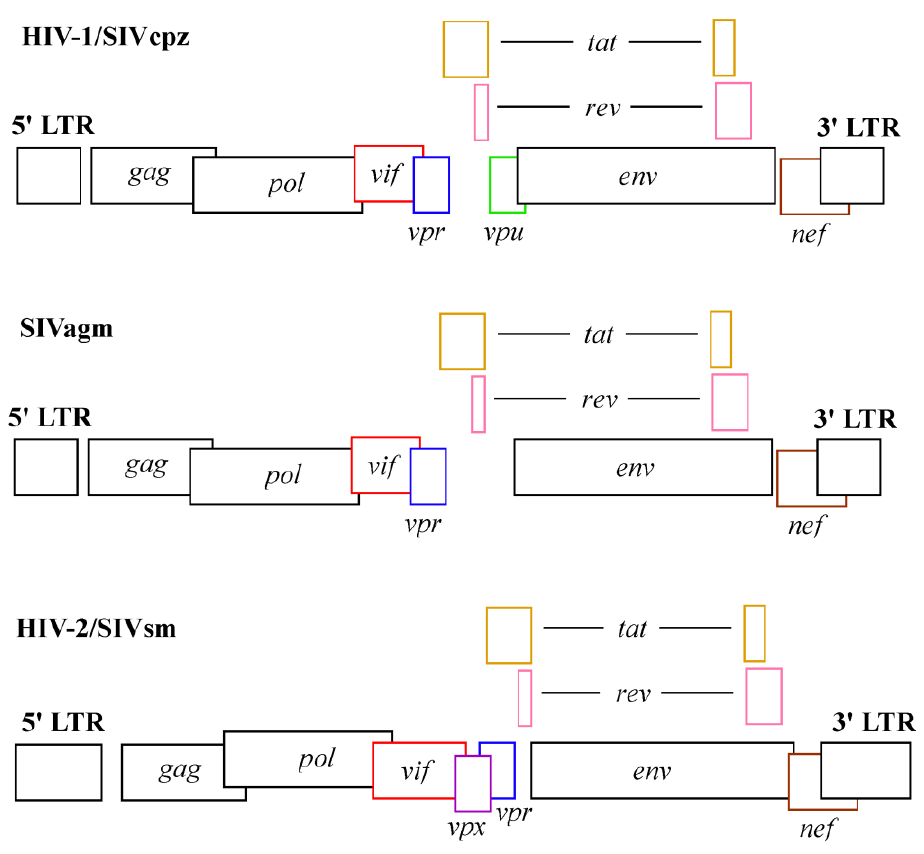
Figure 1. Genomic organization of HIV-1/SIVcpz, SIVagm and HIV-2/SIVsm [32]. HIV-1 contains the vpu accessory gene, but not the vpx accessory gene. HIV-2 and SIVsm encode vpx but not vpu . SIVagm encodes neither vpu nor vpx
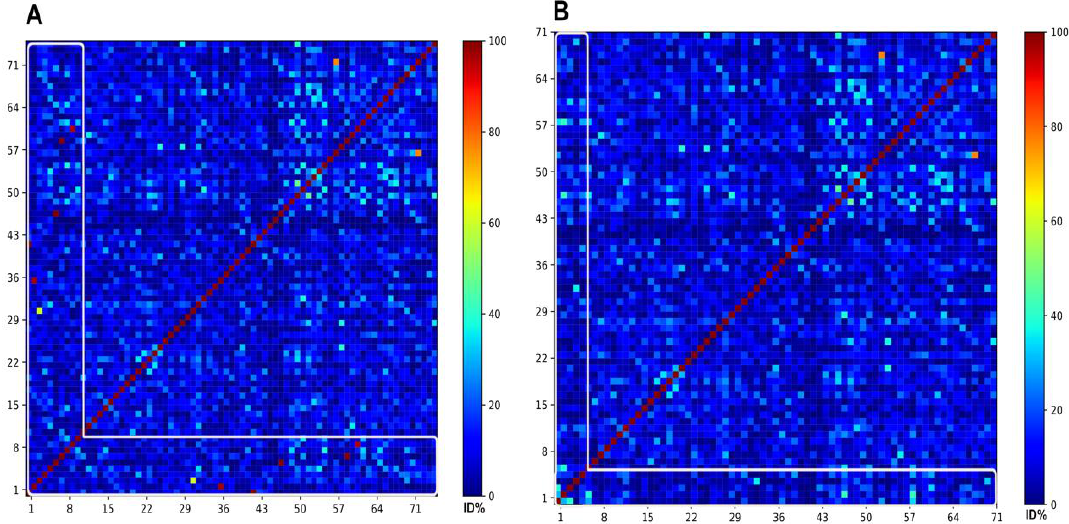
Figure 10. Heat maps corresponding to the pairwise identities from the comparison of the 14 ABFPs representing the mechanisms of action classes against the 66 representatives of the antibiofilm chem- ical space. ( A ) the 9 ABFPs that could be mapped on the representative HSPN at AF similarity > 0.60 occupy the from 1 to 9 position in the heatmap. ( B ) the 5 that did not map at AF > 0.60 were placed from 1 to 5 position. The target zone of the heat maps is framed by a white line. All- vs -all global alignments and heat maps visualization were conducted using the SeqDivA software reported in [71].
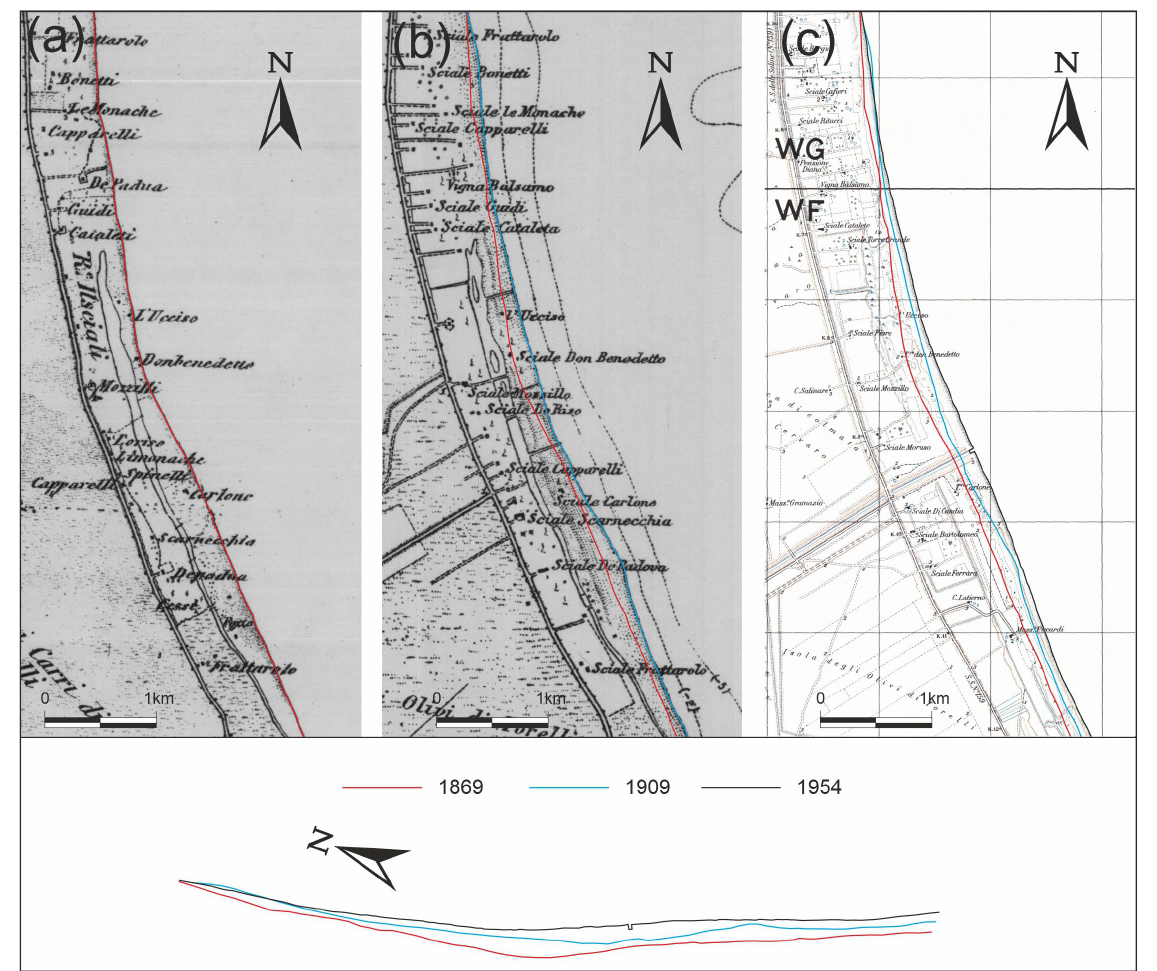
Figure 13. Shoreline displacement around the Cervaro stream mouth between 1869 and 1954, reconstructed based on topographic maps of ( a ) 1869, ( b ) 1909, and ( c ) 1954. Note that the Cervaro stream only flows to the sea in the 1954 topographic map, as previously it flowed more inland in the coastal marshes/polders around Salso lake. Maps from Istituto Geografico Militare (licence number 7156 of 15 March 2023; www.igmi.org (accessed on 5 February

■ TASK TO COMPLETE: With the pictures excluded, the line containing "Figure 10. Heat" and every line after it through the end of the data above are to be transcribed exactly, and nothing more.

■ ANSWER BOX:
Figure 10. Heat maps corresponding to the pairwise identities from the comparison of the 14 ABFPs representing the mechanisms of action classes against the 66 representatives of the antibiofilm chem- ical space. ( A ) the 9 ABFPs that could be mapped on the representative HSPN at AF similarity > 0.60 occupy the from 1 to 9 position in the heatmap. ( B ) the 5 that did not map at AF > 0.60 were placed from 1 to 5 position. The target zone of the heat maps is framed by a white line. All- vs -all global alignments and heat maps visualization were conducted using the SeqDivA software reported in [71].
Figure 13. Shoreline displacement around the Cervaro stream mouth between 1869 and 1954, reconstructed based on topographic maps of ( a ) 1869, ( b ) 1909, and ( c ) 1954. Note that the Cervaro stream only flows to the sea in the 1954 topographic map, as previously it flowed more inland in the coastal marshes/polders around Salso lake. Maps from Istituto Geografico Militare (licence number 7156 of 15 March 2023; www.igmi.org (accessed on 5 February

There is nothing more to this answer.